Section 212(c) relief has never been available to defendant as an alien convicted of a firearms offense. See See Leal-Rodriguez v. INS, 990 F.2d 939, 949, 952 ('7th Cir. 1979); Matter of Chow, 20 I&N Dec. 647 (BIA1993). Prior to 1988, the Act provided for the deportation of aliens who possessed sawed-off shotguns or automatic and semi-automatic weapons. Section 241(a)(14), 8 U.S.C. § 1251(a)(14). As of November 18, 1988, well before defendant's plea, the act was amended to include any firearm or destructive device defined in 18 U.S.C. § 921 (a) 3 or 4. Section 921(a) 3 defined a firearm as any weapon (including a starter gun) which will or is designed to or may readily be converted to expel a projectile by action of an explosive. Thus deportable weapons offenses were no longer limited to machine guns and sawed-off shotguns. The 1988 act provided that it applied to aliens convicted on or after the date of enactment. Matter of Chow, at 5. It therefore applied to defendant.

Section 212(c) of the IN A allows the Attorney General to waive exclusion of aliens who are found to be inadmissible upon certain grounds specified in section 212(a), 8 U.S.C. § 1182(a). Grounds for exclusion include many which are similar to grounds for deportation set forth in section [ Page 5]

241, 8 U.S.C. §. There is no provision, however, for exclusion of aliens convicted of weapons offenses. That an alien may even attempt to apply for deportation relief under section 212(c), which applies on its face only to excludable aliens, is due to judicial and administrative interpretations of the INA which have expanded section 212(c) to apply to some grounds of deportation. The BIA initially interpreted section 212(c) narrowly to apply only in exclusion proceedings and not in deportation proceedings. Matter of Arias-Uribe, 131.&N. Dec. 696 (BIA 1971). This interpretation drew a distinction between resident aliens who had temporarily left the United States and, upon their return, were found excludable for some reason, and those who had never left the United States and were found to be deportable upon the same grounds. The Second Circuit found this distinction unconstitutional in Francis v. Immigration & Naturalization Service, 532 F.2d 268 (2d Cir. 1976). In Francis, the petitioner was a resident alien subject to deportation under section 241(a)(l 1) of the INA, 8 U.S.C. § 1251(a)(11), for conviction of possession of marijuana, which would also be grounds for exclusion. § 212(a)(23) of the INA, 8 U.S.C. § 1182(a)(23). [FN9] Because section 212(c) relief would be available for an excludable resident alien convicted of possession of marijuana, the Second Circuit held that denial of the same relief to the deportable petitioner there would violate the equal protection clause of the Fifth Amendment. Francis, 532 F.2d at 273.

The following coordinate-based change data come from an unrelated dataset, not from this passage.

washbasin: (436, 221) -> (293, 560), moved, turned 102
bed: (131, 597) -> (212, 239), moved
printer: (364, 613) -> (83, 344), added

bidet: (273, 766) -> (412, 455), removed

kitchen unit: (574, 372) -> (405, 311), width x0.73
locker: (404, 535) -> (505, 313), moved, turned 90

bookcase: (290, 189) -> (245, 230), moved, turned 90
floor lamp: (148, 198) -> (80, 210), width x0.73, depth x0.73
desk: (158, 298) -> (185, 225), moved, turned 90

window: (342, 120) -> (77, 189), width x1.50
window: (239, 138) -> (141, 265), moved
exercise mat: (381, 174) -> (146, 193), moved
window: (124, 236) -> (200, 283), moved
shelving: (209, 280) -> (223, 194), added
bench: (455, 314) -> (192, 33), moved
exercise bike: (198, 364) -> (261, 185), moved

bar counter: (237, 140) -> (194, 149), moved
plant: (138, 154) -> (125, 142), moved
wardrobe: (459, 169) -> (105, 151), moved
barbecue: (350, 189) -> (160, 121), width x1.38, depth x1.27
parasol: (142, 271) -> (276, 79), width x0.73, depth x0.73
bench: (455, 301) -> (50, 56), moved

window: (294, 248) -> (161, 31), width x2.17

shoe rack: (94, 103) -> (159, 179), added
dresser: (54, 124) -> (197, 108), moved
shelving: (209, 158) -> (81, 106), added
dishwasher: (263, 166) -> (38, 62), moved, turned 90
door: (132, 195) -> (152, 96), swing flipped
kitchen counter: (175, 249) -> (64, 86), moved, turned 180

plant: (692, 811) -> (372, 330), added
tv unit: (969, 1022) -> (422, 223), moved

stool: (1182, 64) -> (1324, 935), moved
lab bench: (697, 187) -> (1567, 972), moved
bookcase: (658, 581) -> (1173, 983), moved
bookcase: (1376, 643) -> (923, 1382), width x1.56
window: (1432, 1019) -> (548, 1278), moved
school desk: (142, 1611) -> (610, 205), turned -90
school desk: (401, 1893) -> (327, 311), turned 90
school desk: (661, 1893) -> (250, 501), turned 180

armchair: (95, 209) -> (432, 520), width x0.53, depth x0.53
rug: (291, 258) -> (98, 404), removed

An alien, however, is not eligible to apply for waiver of deportation where his conviction is not also a waivable ground for exclusion. Matter of Granados, 16 I. & N. Dec. 726 (BIA 1979) (refusing to extend section 212(c) to allow relief from deportation for an alien convicted of possession of an unregistered sawed-off shotgun because such a conviction is not a section 212(a) ground for exclusion nor a crime involving moral turpitude that would render petitioner excludable under section 212(a)(9) of the INA, 8 U.S.C. § 1182(a)(9)), aff'd, 624 F.2d 191 (9th Cir. 1980). [ Page 6]

Courts reviewing the decisions of the BIA have upheld the initial expansion of section 212(c) to grounds for deportation which have corresponding grounds for exclusion, and most courts have taken positions similar to that of the Attorney General and refused to extend section 212(c) relief to grounds of deportation which are not also grounds for exclusion. Because there was no ground of excludability for a firearms offense either at the time defendant entered his plea in state court to the firearms charge or at the time of his deportation hearing, the defendant never had a substantive right to relief from deportation.

For the foregoing reasons the defendant's motion to dismiss is denied.